November 15, 2008

What Happened on Take Our Kids To Work Day?

Take Our Kids To Work Day is an an opportunity for grade nine students to see what their parents do. This year, my son Jeevan accompanied me in anticipation of what he called a "businessman's lunch". I planned a (slightly better than) typical day. 

I wanted Jeevan to see elite life insurance advisors with revenue of at least $1 million. Since there are many in downtown Toronto, I tried to arrange a presentation for in a prestigious office tower like Brookfield Place, First Canadian Place or Scotia Plaza. The timing didn't work out.

9:00am Left Home (Etobicoke)
We were both nicely dressed with shiny shoes. I normally arrange meetings after most of the morning traffic has passed.

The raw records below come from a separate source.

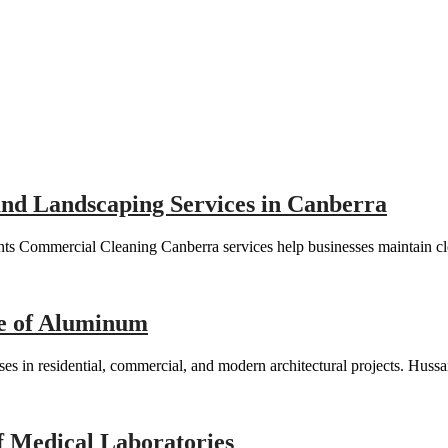
 and Landscaping Services in Canberra
s Commercial Cleaning Canberra services help businesses maintain cle
re of Aluminum
es in residential, commercial, and modern architectural projects. Huss
f Medical Laboratories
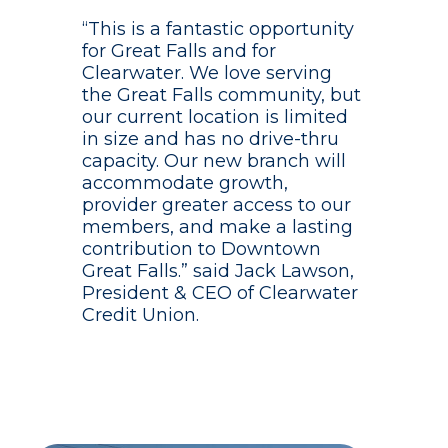
“This is a fantastic opportunity
for Great Falls and for
Clearwater. We love serving
the Great Falls community, but
our current location is limited
in size and has no drive-thru
capacity. Our new branch will
accommodate growth,
provider greater access to our
members, and make a lasting
contribution to Downtown
Great Falls.” said Jack Lawson,
President & CEO of Clearwater
Credit Union.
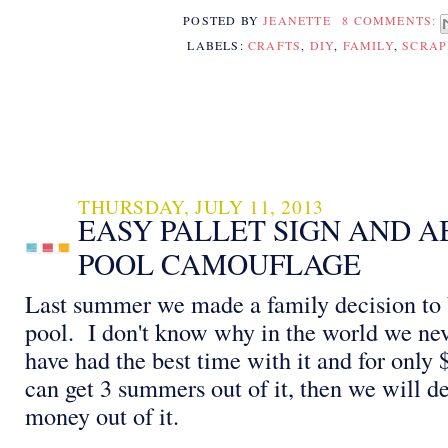
POSTED BY
JEANETTE
8 COMMENTS:
LABELS:
CRAFTS
,
DIY
,
FAMILY
,
SCRA
THURSDAY, JULY 11, 2013
EASY PALLET SIGN AND 
POOL CAMOUFLAGE
Last summer we made a family decision to
pool. I don't know why in the world we nev
have had the best time with it and for only $
can get 3 summers out of it, then we will de
money out of it.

This saves travel time.

9:45am Meeting An Advisor (Markham)
We arrived on time to meet an advisor who asked for help with "10-8" Leveraging, which uses life insurance to magnify the benefits of financial leveraging while shrinking the risks. We were then meeting his client.

The advisor arrive late for no good reason --- around 10am. This is very rare. During our meeting, he kept jumping between topics. He also kept answering his phone, which is rude. That's not how you treat an invited guest. I avoid advisors who behave like that. I focus on advisors who apply the four habits of highly referrable people

My son got a gift which he better not use: a wine bottle opener.

11:40am Meeting A Client (Markham)
Although scheduled for 11 am, the client arrived 40 minutes late He brought his accountant. As discussions began, the client kept checking messages on his Blackberry. However, he became more engaged within a few minutes. Both he and the accountant asked thoughtful questions. They had seen proposals for 10-8 leveraging before. 

Although questions remained, we left around 12:10pm to keep on schedule. In the car, Jeevan said that he followed most of the discussions. He asked what "YRT" meant. It's short for Yearly Renewable Term, a type of insurance scale in which rates increase every year to mirror mortality rates. To minimize the costs, the death benefit decreases each year to the minimum that Canada Revenue Agency requires for tax-exempt status. Who would want this? Wealthy clients who want to maximize tax-sheltered growth by minimizing insurance charges. Typical deposits are $100,000 to $500,000 a year for three to five years. 

1:00pm Lunch With An Advisor (Oakville)
Where can you get root beer in bottles?

Most leading insurance advisors are in their late 50s or older. They prefer wine over root beer. I wanted Jeevan to see there are successful younger advisors too. So we had lunch with an advisor under age 30 who is part of a very successful team (mainly selling "10-8" leveraging). We all had root beer in bottles. 

3:30pm Harry Rosen (Mississauga)
We made a pit stop between appointments. Two of my Italian suits needed unusual repairs: one has a broken zipper (which I didn't notice until I was in Sudbury just before a group presentation) and the other has lining that came apart at the seams in a sleeve. This proves that things go wrong regardless of price. While there, I bought an overcoat from the broken zipper company, the triumph of hope over experience. Do we ever learn?

4:00pm IFB Summit (Toronto Airport)
To end the day, we went to Independent Financial Brokers Summit to see the final speaker: Heath Slawner on the Power of Persuasion. This was based on the eye-opening work of Dr. Robert Cialdini, who I've seen twice. We all need reminding. I wrote about the six universal principles of infuence earlier. 

6:00pm Heading Home
Even though everyone was leaving the parking lot at once, we were on time for Take Our Kids Home For Dinner.

1 comment:

Anonymous said...

I had a humbling take our kids to work day, since I am unemployed my wife took my daughter to her job at the Church.

Good to see folks take this seriously.